**Task set:**
- 1) Answer these questions using the passage on mitomycin C:
(a) What kind of cancer is MC often used to treat in the clinic?
(b) Which DNA residues does MC bind covalently to form a monoadduct?
(c) Which E. coli proteins are named as repairing MC monoadducts and cross-links?
- 2) In one to three sentences, explain why MC and DMC are thought to activate different cell death pathways, according to the passage on mitomycin C.
- 3) Output the part of the passage on mitomycin C starting at "Cellular toxicity of" and ending at "the DNA adducts.".
━━ Passage for review
Mechanism of Action of Anti-Cancer Drugs (e.g., Mitomycin C)

Mitomycin C (MC) (structure 1) is a potent antitumor drug. MC, in combination with other antitumor drugs, is often used clinically for the treatment of advanced breast cancer. Two closely related derivatives of MC, namely, 10-decarbamoyl mitomycin C (2; DMC) and 2,7-diaminomitosene (3; 2,7-DAM) and their DNA adducts are also relevant to the effects of MC.


Cellular toxicity of 2,7-DAM is marginal and it does not activate the p53 pathway, whereas MC and DMC are highly cytotoxic and are known to activate the p53 pathway. DMC exhibits higher toxicity than MC and is lethal to p53-deficient cells by inducing degradation of Checkpoint 1 protein, which was not observed following MC treatment of the p53-deficient cells. This dissimilarity in the cell death pathways activated by the MC and DMC is thought to be due to differential signaling by the DNA adducts.

MC forms several adducts with DNA. In cells MC undergoes reductive activation followed by covalent DNA binding with deoxyguanosine residues to form a monoadduct. Subsequently, it can form an intra-strand cross-link at GG- sites or an inter-strand cross link at a CG- site. These DNA adducts, if are not repaired, can block transcription and DNA replication and cause cell death. The antitumor activity of MC is generally believed to be derived from its interactions with DNA that eventually cause cell death.


Both the monadducts and the cross-links of MC are substrates for repair by the nucleotide excision repair proteins, such as UvrABC of E. coli. We determined that UvrABC proteins generate three different types of incisions in DNA near the MC cross-link sites. Each of these double strand breaks would be lethal.


Evidently, addressing additional questions on the biological effects of DNA-DNA inter-strand cross-links like this one and by other antitumor agents are critical to design and synthesize new drugs.
━━━━
━━ Dataset entries
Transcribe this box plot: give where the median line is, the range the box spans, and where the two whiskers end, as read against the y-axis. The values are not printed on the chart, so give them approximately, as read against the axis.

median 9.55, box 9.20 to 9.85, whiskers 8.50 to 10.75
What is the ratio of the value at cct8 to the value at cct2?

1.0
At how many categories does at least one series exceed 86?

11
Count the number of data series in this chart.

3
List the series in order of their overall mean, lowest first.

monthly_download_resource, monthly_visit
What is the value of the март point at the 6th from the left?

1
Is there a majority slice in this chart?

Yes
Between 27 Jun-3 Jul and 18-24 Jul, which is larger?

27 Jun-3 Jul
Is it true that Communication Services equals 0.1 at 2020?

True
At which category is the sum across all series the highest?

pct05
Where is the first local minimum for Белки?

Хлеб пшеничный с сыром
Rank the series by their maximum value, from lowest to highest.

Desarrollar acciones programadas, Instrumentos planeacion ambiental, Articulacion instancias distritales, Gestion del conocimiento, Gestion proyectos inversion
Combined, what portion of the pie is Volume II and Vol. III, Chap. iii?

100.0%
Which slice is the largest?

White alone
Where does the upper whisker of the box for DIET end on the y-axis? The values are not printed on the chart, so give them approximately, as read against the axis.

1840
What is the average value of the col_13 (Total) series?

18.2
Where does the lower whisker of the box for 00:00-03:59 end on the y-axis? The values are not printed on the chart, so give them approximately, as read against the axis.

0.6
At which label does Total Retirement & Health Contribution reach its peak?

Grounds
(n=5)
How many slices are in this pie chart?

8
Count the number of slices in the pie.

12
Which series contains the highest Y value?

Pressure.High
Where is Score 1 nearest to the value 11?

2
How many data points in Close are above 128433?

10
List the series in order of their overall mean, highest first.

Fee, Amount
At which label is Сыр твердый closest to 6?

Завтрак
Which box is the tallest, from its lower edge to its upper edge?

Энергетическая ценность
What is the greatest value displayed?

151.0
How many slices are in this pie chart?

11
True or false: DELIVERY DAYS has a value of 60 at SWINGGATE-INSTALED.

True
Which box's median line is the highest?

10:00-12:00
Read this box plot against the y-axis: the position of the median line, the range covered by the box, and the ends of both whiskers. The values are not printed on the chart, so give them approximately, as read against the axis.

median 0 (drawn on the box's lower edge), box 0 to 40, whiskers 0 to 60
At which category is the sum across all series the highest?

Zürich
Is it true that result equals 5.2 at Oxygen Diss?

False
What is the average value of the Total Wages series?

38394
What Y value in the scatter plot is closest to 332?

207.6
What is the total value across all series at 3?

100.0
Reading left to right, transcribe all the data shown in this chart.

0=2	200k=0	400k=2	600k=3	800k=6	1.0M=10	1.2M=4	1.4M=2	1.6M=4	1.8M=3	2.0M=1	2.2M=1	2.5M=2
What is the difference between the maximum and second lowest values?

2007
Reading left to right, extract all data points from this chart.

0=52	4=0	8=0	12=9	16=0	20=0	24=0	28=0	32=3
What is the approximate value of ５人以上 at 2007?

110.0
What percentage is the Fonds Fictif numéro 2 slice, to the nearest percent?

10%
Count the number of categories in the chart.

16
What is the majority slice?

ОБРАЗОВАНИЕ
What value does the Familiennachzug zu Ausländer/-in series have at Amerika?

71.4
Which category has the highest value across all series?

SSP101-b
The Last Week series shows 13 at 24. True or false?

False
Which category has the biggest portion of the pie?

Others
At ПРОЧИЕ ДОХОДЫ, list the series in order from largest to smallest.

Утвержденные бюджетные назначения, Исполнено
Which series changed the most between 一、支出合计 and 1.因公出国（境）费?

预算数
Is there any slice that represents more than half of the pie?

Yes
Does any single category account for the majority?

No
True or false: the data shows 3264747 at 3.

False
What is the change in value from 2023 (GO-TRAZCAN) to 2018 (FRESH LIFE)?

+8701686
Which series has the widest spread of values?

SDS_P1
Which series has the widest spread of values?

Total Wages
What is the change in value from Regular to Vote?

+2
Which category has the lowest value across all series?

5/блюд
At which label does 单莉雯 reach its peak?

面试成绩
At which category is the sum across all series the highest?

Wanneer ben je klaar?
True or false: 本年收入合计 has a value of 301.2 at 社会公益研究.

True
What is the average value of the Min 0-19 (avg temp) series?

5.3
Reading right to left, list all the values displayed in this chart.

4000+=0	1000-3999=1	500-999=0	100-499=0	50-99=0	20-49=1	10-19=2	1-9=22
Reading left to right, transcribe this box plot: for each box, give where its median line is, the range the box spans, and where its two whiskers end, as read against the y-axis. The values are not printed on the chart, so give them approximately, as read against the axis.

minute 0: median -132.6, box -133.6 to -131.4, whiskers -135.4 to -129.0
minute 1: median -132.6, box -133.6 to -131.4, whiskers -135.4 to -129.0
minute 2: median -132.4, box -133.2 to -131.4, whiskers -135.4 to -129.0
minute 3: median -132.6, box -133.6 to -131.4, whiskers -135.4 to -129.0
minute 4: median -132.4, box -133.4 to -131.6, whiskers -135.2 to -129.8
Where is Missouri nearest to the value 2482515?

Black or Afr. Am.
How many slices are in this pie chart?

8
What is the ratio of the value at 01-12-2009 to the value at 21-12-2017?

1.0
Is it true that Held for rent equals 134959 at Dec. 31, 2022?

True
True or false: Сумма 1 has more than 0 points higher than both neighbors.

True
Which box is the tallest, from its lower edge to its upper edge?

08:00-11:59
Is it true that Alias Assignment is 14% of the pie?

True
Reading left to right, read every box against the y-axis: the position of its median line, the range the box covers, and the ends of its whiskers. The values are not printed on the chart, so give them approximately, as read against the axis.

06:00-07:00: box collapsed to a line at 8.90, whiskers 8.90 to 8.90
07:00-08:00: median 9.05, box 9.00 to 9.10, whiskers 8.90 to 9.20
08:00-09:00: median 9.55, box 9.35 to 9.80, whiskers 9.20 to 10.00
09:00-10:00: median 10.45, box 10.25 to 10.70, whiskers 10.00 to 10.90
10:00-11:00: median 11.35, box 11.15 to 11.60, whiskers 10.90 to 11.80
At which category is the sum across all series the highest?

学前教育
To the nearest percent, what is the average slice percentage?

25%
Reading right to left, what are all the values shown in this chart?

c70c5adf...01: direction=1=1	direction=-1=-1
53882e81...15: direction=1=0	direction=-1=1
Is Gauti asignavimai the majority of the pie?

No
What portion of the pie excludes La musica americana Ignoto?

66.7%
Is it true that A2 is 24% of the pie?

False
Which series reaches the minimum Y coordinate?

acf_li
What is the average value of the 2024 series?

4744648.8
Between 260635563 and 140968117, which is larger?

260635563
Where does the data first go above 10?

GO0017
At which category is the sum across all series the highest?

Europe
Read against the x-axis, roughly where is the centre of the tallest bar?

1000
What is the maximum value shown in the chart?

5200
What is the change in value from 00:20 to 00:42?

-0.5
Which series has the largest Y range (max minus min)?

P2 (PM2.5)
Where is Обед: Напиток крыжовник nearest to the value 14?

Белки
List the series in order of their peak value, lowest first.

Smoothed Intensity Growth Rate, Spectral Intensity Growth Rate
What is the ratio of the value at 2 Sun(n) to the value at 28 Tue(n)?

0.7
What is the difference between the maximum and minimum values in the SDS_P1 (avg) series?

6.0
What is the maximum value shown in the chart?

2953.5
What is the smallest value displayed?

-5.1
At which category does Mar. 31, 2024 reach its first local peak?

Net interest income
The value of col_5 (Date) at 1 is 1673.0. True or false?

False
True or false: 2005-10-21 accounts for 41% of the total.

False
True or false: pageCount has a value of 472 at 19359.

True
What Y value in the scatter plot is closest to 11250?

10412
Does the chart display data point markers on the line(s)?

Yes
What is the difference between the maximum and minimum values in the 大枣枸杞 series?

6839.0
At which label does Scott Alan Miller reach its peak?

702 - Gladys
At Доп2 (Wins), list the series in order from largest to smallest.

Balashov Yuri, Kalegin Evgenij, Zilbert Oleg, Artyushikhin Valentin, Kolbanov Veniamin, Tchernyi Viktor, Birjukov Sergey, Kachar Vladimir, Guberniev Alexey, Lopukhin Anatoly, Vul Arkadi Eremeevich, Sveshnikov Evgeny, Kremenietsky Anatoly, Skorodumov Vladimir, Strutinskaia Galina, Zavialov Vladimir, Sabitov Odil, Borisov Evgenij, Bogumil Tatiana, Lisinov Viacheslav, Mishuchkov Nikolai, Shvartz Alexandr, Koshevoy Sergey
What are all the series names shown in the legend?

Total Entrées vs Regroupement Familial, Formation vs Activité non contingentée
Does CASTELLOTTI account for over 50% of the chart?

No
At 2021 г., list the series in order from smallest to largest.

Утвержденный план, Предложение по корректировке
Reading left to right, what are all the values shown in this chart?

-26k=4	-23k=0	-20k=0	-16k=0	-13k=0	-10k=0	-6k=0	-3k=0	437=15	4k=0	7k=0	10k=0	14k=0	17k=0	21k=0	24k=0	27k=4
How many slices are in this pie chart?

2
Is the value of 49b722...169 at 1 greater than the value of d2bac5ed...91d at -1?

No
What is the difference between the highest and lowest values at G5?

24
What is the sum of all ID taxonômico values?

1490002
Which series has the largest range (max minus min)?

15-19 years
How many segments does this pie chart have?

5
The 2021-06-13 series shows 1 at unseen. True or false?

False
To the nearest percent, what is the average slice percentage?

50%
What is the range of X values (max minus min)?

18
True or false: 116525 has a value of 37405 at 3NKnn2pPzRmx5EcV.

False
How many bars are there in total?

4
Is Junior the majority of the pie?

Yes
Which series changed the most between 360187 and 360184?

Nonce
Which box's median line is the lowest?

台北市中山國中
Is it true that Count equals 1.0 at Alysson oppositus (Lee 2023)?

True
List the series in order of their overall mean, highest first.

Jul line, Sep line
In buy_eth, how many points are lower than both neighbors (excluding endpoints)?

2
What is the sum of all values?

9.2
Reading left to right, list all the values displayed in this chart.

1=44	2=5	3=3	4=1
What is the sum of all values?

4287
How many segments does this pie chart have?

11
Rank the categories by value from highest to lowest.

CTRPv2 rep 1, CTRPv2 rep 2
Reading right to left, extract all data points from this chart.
━━━━
**Responses to the tasks:**
- 1)
(a) Advanced breast cancer.
(b) Deoxyguanosine residues.
(c) UvrABC.

- 2) The difference is thought to come from differential signaling by the DNA adducts each drug forms. This shows in p53-deficient cells, where DMC kills the cells by inducing degradation of Checkpoint 1 protein, which was not seen after MC treatment.

- 3)
Cellular toxicity of 2,7-DAM is marginal and it does not activate the p53 pathway, whereas MC and DMC are highly cytotoxic and are known to activate the p53 pathway. DMC exhibits higher toxicity than MC and is lethal to p53-deficient cells by inducing degradation of Checkpoint 1 protein, which was not observed following MC treatment of the p53-deficient cells. This dissimilarity in the cell death pathways activated by the MC and DMC is thought to be due to differential signaling by the DNA adducts.